Quand vous ferez jouer Music From Wei du compositeur canadien Nick Storring, vous aurez tout de suite le sentiment d’entendre une musique de chambre étoffée. Mais ce sera une erreur! Tous les sons, tous les timbres, toutes les textures, les mélodies, les couleurs de ce court voyage dans des landes mi-ambient mi-minimalistes sont tirées d’un seul instrument, le piano.

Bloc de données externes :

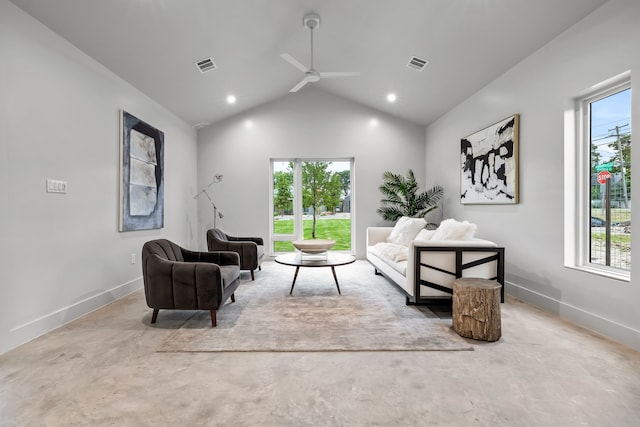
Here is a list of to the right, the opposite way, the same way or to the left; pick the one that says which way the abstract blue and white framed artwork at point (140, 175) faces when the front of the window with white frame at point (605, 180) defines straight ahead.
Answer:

L’histoire est la suivante : Storring s’est vu commander une œuvre pour accompagner une création de la chorégraphe torontoise Yvonne Ng. Pour des raisons d’économie et d’efficacité, Storring a décidé d’utiliser un seul piano, mais de toutes les manières imaginables, plutôt que d’avoir à transporter toute une ribambelle d’instruments en avion vers le site de la création : Banff en Alberta. Plus les semaines avançaient, plus Storring trouvait de nouvelles façons de créer des sonorités disparates, lesquelles demandaient à être combinées par la suite afin de créer l’illusion d’un ensemble de plus grande envergure.
Tout y passe : des objets de toutes sortes entre les cordes (la technique du piano préparé), des archets pour frotter, des baguettes et des bâtons pour frapper et même l’utilisation d’un Disklavier pour malaxer la pâte sonore.
Le résultat est super attrayant et entièrement redevable au compositeur, parce que, toutes ces triturations auraient pu être utilisées de manière abrasive et uniquement cérébrale. Or, Storring est allé ailleurs. Il a créé une trame sonore largement contemplative et néo-impressionniste, mais frémissante, et qui s’accommode fort bien d’éléments minimalistes répétitifs plus actifs. Aussi, mais plus rares, des passages où un groove vaguement hip hop nous rappelle que nous ne sommes pas en 1960, mais bien en 2022.
Laissez-vous embarquer dans ce (trop court) voyage et ses paysages scintillants, nimbés d’une aura surtout pensive qui se conclut (presque) sur une finale digne de Music in Twelve Parts de Glass.